Obesity is the most modifiable risk factor, and dietary induced weight loss potentially the best nonpharmacologic intervention to prevent or to slow osteoarthritis (OA) disease progression. We are currently conducting a study to test the hypothesis that intensive weight loss will reduce inflammation and joint loads sufficiently to alter disease progression, either with or without exercise. This article describes the intervention, the empirical evidence to support it, and test-retest reliability data.
This is a prospective, single-blind, randomized controlled trial. The study population consists of 450 overweight and obese (BMI = 27–40.5 kg/m2) older (age ≥ 55 yrs) adults with tibiofemoral osteoarthritis. Participants are randomized to one of three 18-month interventions: intensive dietary restriction-plus-exercise; exercise-only; or intensive dietary restriction-only. The primary aims are to compare the effects of these interventions on inflammatory biomarkers and knee joint loads. Secondary aims will examine the effects of these interventions on function, pain, and mobility; the dose response to weight loss on disease progression; if inflammatory biomarkers and knee joint loads are mediators of the interventions; and the association between quadriceps strength and disease progression.

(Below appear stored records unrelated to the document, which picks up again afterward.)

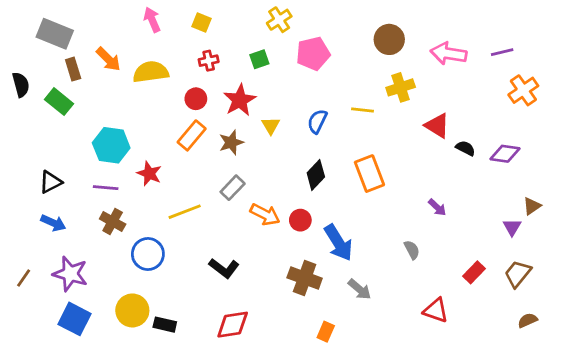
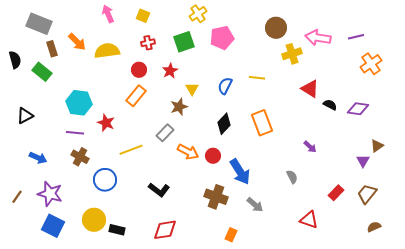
green square: (259, 59) -> (184, 42), size x1.5
yellow cross: (401, 87) -> (292, 54), moved
red star: (240, 100) -> (170, 71), size x0.7
brown star: (231, 142) -> (179, 107), moved
black triangle: (50, 182) -> (25, 116), moved

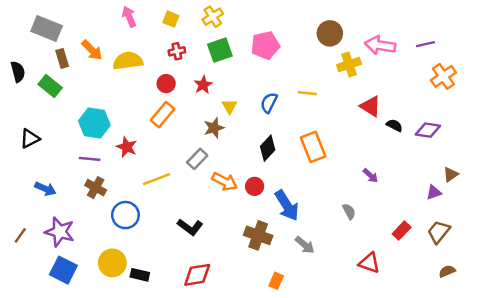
yellow cross: (198, 14) -> (213, 17), moved
purple triangle: (363, 161) -> (434, 192), turned 40

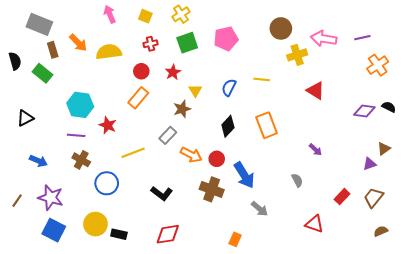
black semicircle: (394, 125) -> (389, 107), moved
brown cross: (258, 235) -> (212, 189), moved

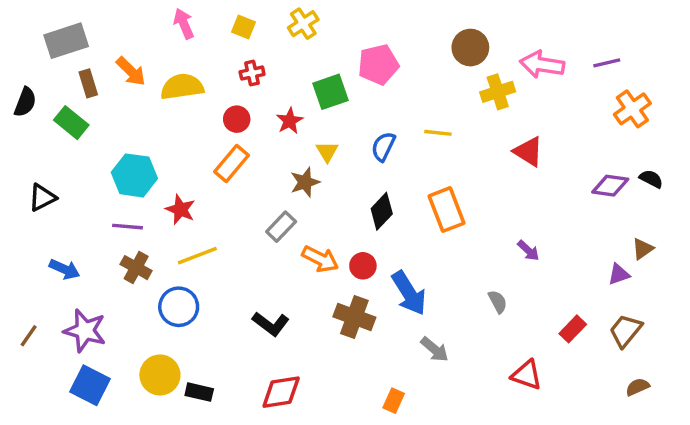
gray rectangle: (39, 24) -> (66, 41), turned -40
green square: (187, 43) -> (331, 92), moved
black semicircle: (15, 61) -> (25, 102), turned 36
yellow line: (133, 153) -> (197, 256), moved

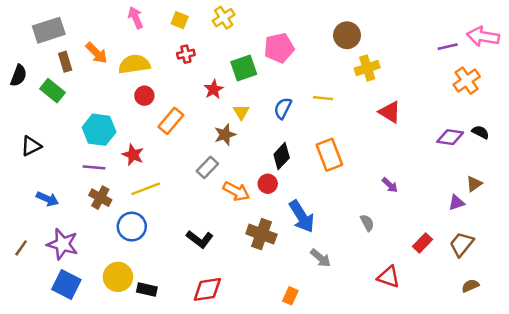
pink arrow: (542, 65) -> (483, 37), moved
red circle: (237, 119) -> (144, 96), moved
red circle: (363, 266) -> (268, 184), moved

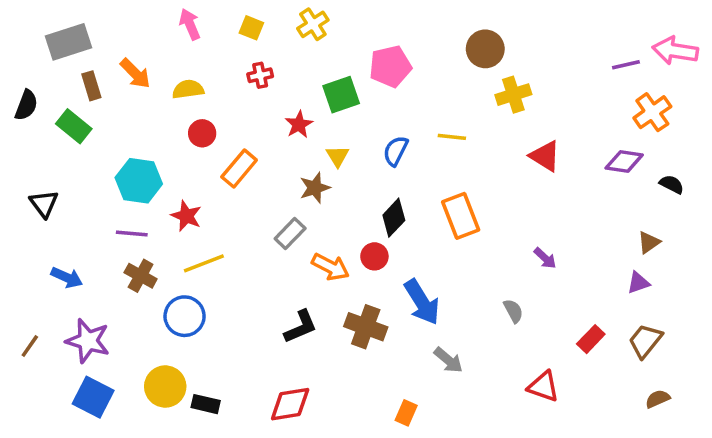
yellow semicircle: (134, 64) -> (188, 89), size x0.7
purple diamond: (450, 137) -> (624, 161), moved
black triangle: (31, 146) -> (44, 204), turned -40
brown triangle: (474, 184) -> (649, 242), moved
black L-shape: (200, 239) -> (301, 327), moved, turned -60

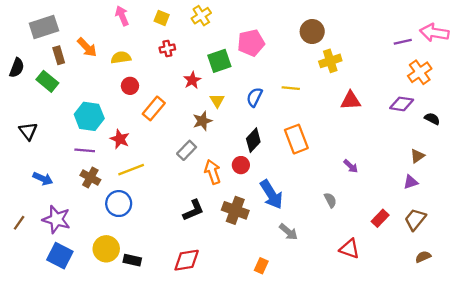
red triangle: (545, 156) -> (351, 101), turned -35
orange arrow: (331, 267) -> (213, 172), turned -135

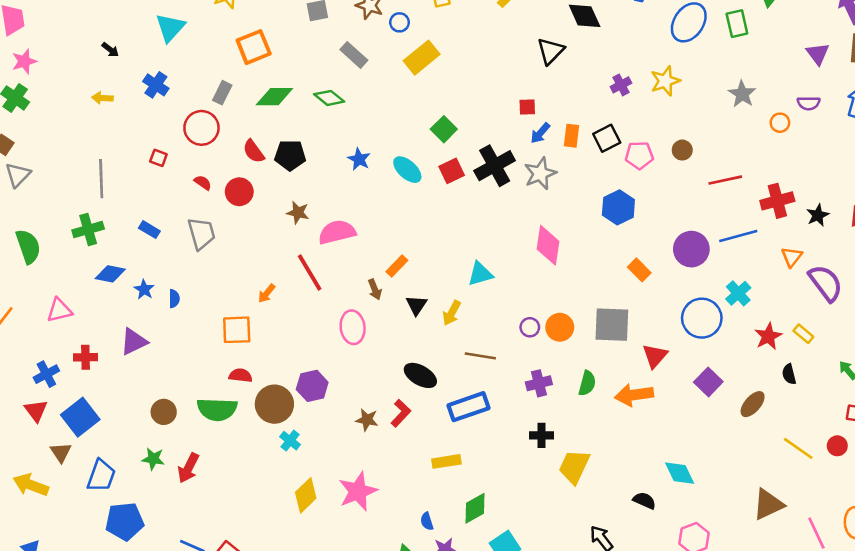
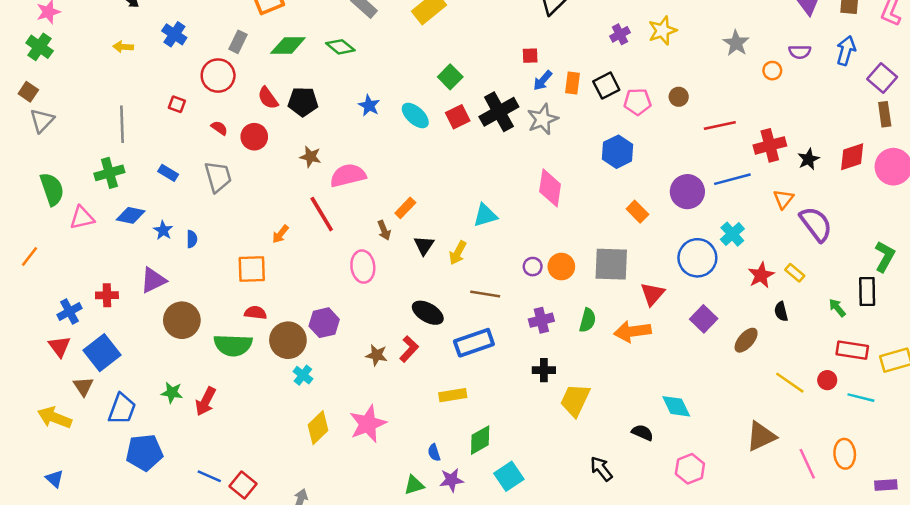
pink triangle: (59, 310) -> (82, 218), moved
brown circle: (164, 412) -> (182, 320), moved, size x1.5

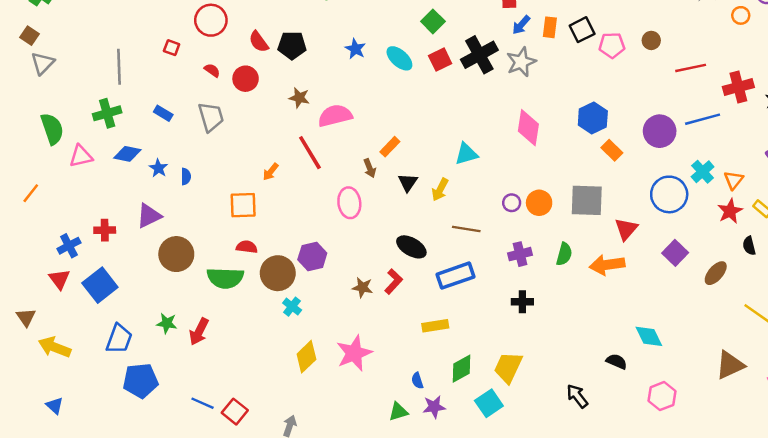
blue hexagon: (618, 152) -> (593, 118), moved
orange triangle: (784, 199) -> (734, 180), moved
brown triangle: (83, 386) -> (26, 317), moved
yellow trapezoid: (575, 400) -> (508, 367), moved

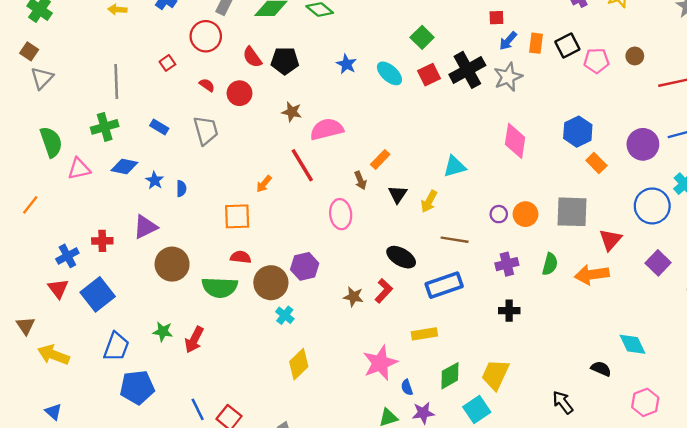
red square: (172, 48) -> (167, 63), turned 35
pink star: (354, 353) -> (380, 363), moved
blue line: (203, 403) -> (198, 409), turned 40

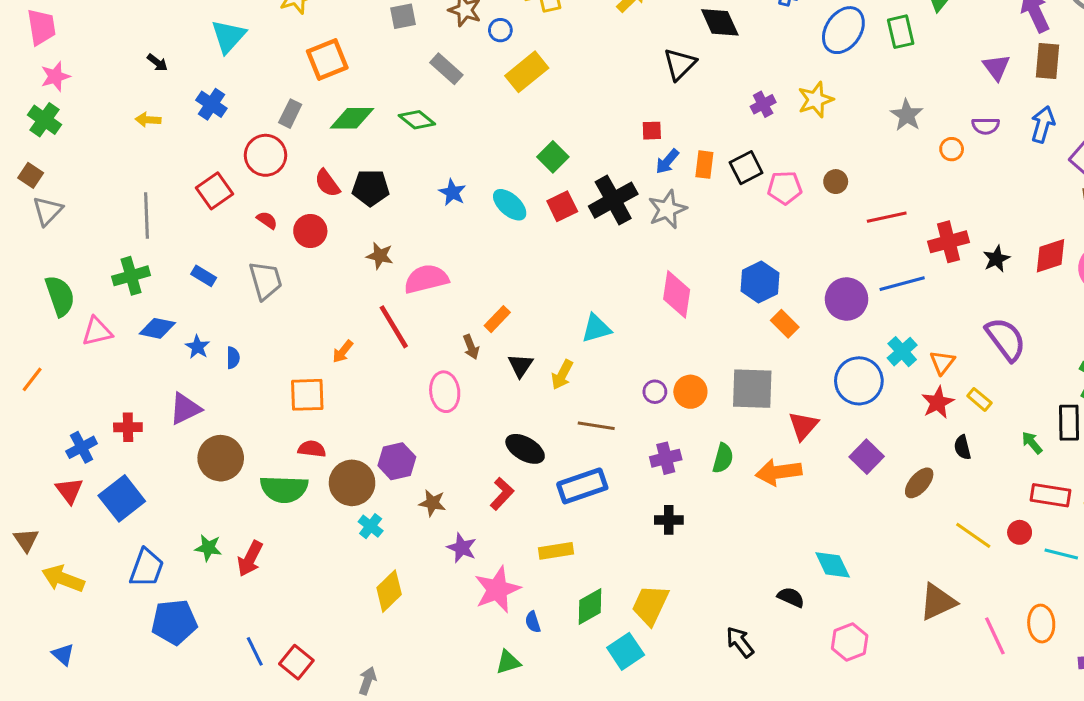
red square: (167, 63) -> (214, 191), size x1.6
brown star: (353, 297) -> (432, 503), moved
purple star: (423, 413) -> (462, 548), moved, turned 30

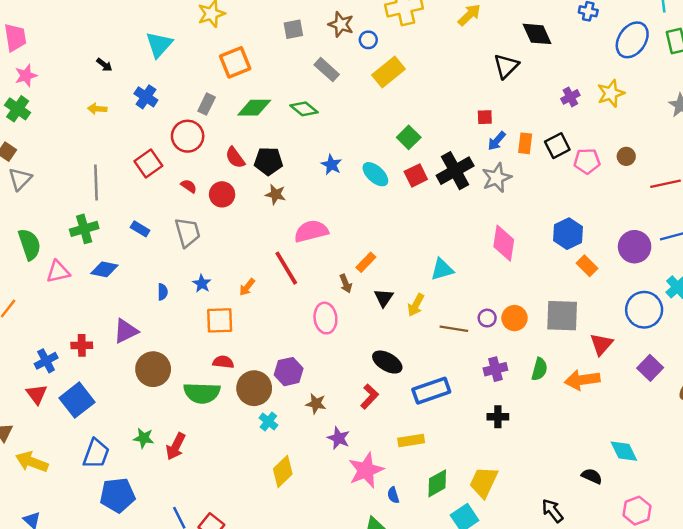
brown star: (380, 256) -> (276, 194), moved
blue star: (197, 347) -> (202, 284), moved
brown line: (596, 426) -> (454, 329), moved

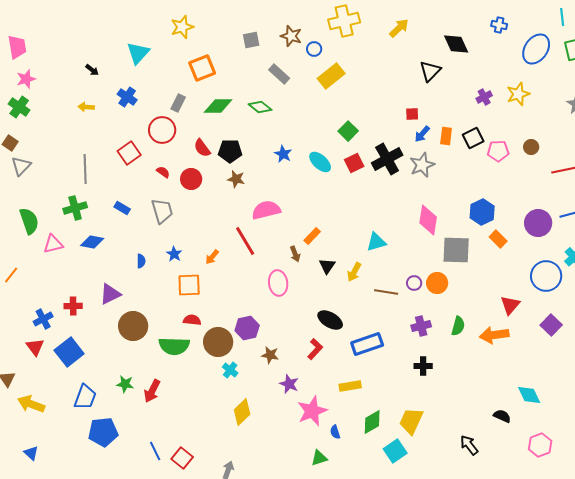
gray square: (562, 316) -> (456, 250), moved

Test-retest reliability results indicated that the ICCs for knee joint load variables were excellent, ranging from 0.86 – 0.98. Knee flexion/extension moments were most affected by BMI, with lower reliability with the highest tertile of BMI. The reliability of the semi-quantitative scoring of the knee joint using MRI exceeded previously reported results, ranging from a low of 0.66 for synovitis to a high of 0.99 for bone marrow lesion size.
The IDEA trial has the potential to enhance our understanding of the OA disease process, refine weight loss and exercise recommendations in this prevalent disease, and reduce the burden of disability.